**EXERCISE INSTRUCTIONS**
Every entry below should appear in the answer exactly as written, apart from the pictures.

**DATA FOR PROCESSING**
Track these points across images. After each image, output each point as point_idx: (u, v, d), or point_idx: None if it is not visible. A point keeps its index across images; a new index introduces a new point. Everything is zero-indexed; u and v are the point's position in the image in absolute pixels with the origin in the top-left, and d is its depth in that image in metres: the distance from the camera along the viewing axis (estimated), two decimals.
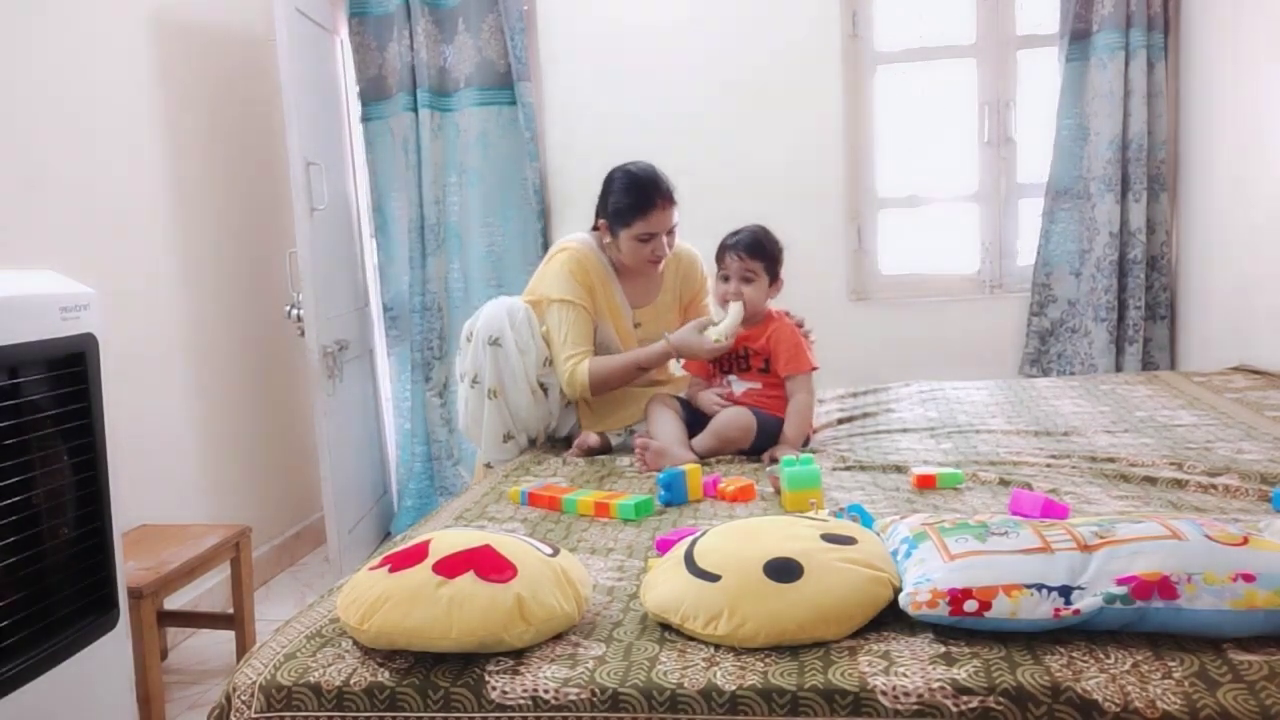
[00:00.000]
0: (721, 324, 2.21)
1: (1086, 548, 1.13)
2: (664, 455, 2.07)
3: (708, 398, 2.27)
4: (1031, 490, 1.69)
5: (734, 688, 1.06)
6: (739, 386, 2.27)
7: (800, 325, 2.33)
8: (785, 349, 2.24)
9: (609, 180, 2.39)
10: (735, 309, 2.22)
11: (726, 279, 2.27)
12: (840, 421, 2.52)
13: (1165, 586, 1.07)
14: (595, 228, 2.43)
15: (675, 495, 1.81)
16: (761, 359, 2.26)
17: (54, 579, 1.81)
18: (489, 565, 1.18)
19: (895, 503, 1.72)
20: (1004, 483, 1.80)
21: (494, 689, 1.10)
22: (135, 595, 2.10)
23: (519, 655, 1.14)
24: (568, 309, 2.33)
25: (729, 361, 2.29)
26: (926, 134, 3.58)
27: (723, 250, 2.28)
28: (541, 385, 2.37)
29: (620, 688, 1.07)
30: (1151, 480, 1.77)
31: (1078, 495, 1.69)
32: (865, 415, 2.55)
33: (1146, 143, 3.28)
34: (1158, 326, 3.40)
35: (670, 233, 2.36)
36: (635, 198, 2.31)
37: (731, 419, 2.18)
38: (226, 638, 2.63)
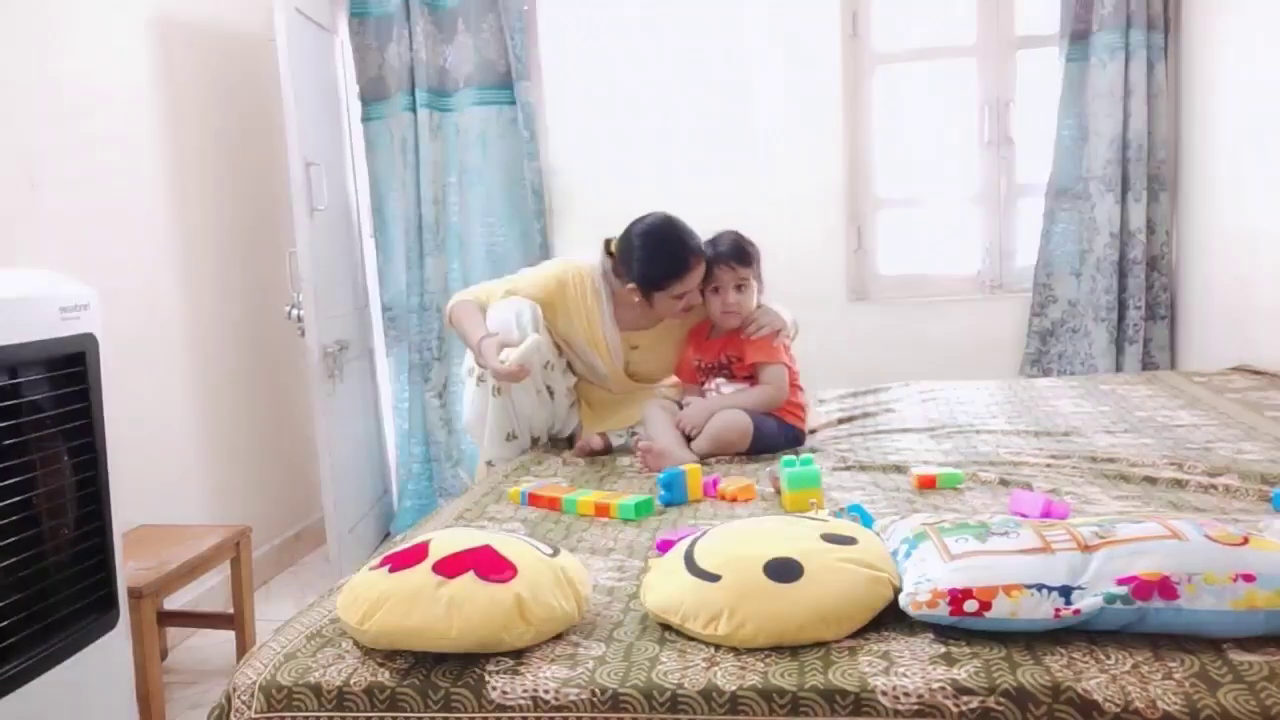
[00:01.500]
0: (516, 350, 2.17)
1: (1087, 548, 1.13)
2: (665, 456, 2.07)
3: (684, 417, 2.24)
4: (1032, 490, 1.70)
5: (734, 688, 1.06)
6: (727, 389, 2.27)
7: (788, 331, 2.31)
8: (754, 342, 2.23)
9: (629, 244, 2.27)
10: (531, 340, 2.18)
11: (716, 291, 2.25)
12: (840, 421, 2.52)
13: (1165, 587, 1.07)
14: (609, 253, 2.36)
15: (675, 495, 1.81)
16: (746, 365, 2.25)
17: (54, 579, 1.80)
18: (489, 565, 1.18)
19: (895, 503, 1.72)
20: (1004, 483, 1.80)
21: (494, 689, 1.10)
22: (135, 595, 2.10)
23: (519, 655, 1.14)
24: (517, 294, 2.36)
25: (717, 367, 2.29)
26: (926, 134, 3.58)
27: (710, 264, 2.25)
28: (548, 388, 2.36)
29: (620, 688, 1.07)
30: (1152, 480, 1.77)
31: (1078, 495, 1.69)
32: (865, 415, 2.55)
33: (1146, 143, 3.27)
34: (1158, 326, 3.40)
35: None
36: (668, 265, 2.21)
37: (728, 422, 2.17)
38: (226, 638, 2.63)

**THE COMPLETED TASK**
Track these points across images. After each image, output each point as point_idx: (u, v, d), or point_idx: None if it is not visible. A point keeps its index across images; a new index introduces a new point. Everything is zero-indexed; u and v are the point's position in the image in absolute pixels with the origin in the top-left, and d is its depth in that image in metres: the distance from the camera along the viewing axis (estimated), two decimals.
[00:00.000]
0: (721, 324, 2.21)
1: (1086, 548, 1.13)
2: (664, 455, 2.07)
3: (708, 398, 2.27)
4: (1031, 490, 1.69)
5: (734, 688, 1.06)
6: (739, 386, 2.27)
7: (800, 325, 2.33)
8: (785, 349, 2.24)
9: (609, 180, 2.39)
10: (735, 309, 2.22)
11: (726, 279, 2.27)
12: (840, 421, 2.52)
13: (1165, 586, 1.07)
14: (595, 228, 2.43)
15: (675, 495, 1.81)
16: (761, 359, 2.26)
17: (54, 579, 1.81)
18: (489, 565, 1.18)
19: (895, 503, 1.72)
20: (1004, 483, 1.80)
21: (494, 689, 1.10)
22: (135, 595, 2.10)
23: (519, 655, 1.14)
24: (568, 309, 2.33)
25: (729, 361, 2.29)
26: (926, 134, 3.58)
27: (723, 250, 2.28)
28: (541, 385, 2.37)
29: (620, 688, 1.07)
30: (1151, 480, 1.77)
31: (1078, 495, 1.69)
32: (865, 415, 2.55)
33: (1146, 143, 3.28)
34: (1158, 326, 3.40)
35: (670, 233, 2.36)
36: (635, 198, 2.31)
37: (731, 419, 2.18)
38: (226, 638, 2.63)
[00:01.500]
0: (516, 350, 2.17)
1: (1087, 548, 1.13)
2: (665, 456, 2.07)
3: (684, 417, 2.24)
4: (1032, 490, 1.70)
5: (734, 688, 1.06)
6: (727, 389, 2.27)
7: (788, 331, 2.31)
8: (754, 342, 2.23)
9: (629, 244, 2.27)
10: (531, 340, 2.18)
11: (716, 291, 2.25)
12: (840, 421, 2.52)
13: (1165, 587, 1.07)
14: (609, 253, 2.36)
15: (675, 495, 1.81)
16: (746, 365, 2.25)
17: (54, 579, 1.80)
18: (489, 565, 1.18)
19: (895, 503, 1.72)
20: (1004, 483, 1.80)
21: (494, 689, 1.10)
22: (135, 595, 2.10)
23: (519, 655, 1.14)
24: (517, 294, 2.36)
25: (717, 367, 2.29)
26: (926, 134, 3.58)
27: (710, 264, 2.25)
28: (548, 388, 2.36)
29: (620, 688, 1.07)
30: (1152, 480, 1.77)
31: (1078, 495, 1.69)
32: (865, 415, 2.55)
33: (1146, 143, 3.27)
34: (1158, 326, 3.40)
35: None
36: (668, 265, 2.21)
37: (728, 422, 2.17)
38: (226, 638, 2.63)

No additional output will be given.